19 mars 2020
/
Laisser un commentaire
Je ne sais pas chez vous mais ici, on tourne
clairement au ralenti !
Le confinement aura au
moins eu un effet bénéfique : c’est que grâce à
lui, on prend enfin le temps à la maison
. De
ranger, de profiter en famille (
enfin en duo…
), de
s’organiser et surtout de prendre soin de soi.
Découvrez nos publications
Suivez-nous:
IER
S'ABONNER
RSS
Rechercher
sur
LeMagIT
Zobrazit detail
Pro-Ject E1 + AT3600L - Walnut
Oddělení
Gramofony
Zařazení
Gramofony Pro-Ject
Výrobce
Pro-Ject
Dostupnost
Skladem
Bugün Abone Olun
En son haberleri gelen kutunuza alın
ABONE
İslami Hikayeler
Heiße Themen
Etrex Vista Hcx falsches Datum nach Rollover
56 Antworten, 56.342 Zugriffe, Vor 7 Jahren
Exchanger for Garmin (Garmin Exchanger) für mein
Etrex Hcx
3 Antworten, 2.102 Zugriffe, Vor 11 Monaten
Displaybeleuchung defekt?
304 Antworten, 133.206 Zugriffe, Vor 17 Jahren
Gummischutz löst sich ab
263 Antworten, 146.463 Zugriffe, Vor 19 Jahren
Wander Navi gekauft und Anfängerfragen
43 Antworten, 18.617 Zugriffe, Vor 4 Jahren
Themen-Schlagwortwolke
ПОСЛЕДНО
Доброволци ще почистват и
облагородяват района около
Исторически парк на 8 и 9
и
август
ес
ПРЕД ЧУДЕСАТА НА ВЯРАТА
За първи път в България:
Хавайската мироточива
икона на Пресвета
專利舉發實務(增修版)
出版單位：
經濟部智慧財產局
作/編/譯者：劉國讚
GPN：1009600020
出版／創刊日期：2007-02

==============================

Can you print every line of the records above verbatim, keeping the original order and line breaks?

▶ **Response for this exercise**
19 mars 2020
/
Laisser un commentaire
Je ne sais pas chez vous mais ici, on tourne
clairement au ralenti !
Le confinement aura au
moins eu un effet bénéfique : c’est que grâce à
lui, on prend enfin le temps à la maison
. De
ranger, de profiter en famille (
enfin en duo…
), de
s’organiser et surtout de prendre soin de soi.
Découvrez nos publications
Suivez-nous:
IER
S'ABONNER
RSS
Rechercher
sur
LeMagIT
Zobrazit detail
Pro-Ject E1 + AT3600L - Walnut
Oddělení
Gramofony
Zařazení
Gramofony Pro-Ject
Výrobce
Pro-Ject
Dostupnost
Skladem
Bugün Abone Olun
En son haberleri gelen kutunuza alın
ABONE
İslami Hikayeler
Heiße Themen
Etrex Vista Hcx falsches Datum nach Rollover
56 Antworten, 56.342 Zugriffe, Vor 7 Jahren
Exchanger for Garmin (Garmin Exchanger) für mein
Etrex Hcx
3 Antworten, 2.102 Zugriffe, Vor 11 Monaten
Displaybeleuchung defekt?
304 Antworten, 133.206 Zugriffe, Vor 17 Jahren
Gummischutz löst sich ab
263 Antworten, 146.463 Zugriffe, Vor 19 Jahren
Wander Navi gekauft und Anfängerfragen
43 Antworten, 18.617 Zugriffe, Vor 4 Jahren
Themen-Schlagwortwolke
ПОСЛЕДНО
Доброволци ще почистват и
облагородяват района около
Исторически парк на 8 и 9
и
август
ес
ПРЕД ЧУДЕСАТА НА ВЯРАТА
За първи път в България:
Хавайската мироточива
икона на Пресвета
專利舉發實務(增修版)
出版單位：
經濟部智慧財產局
作/編/譯者：劉國讚
GPN：1009600020
出版／創刊日期：2007-02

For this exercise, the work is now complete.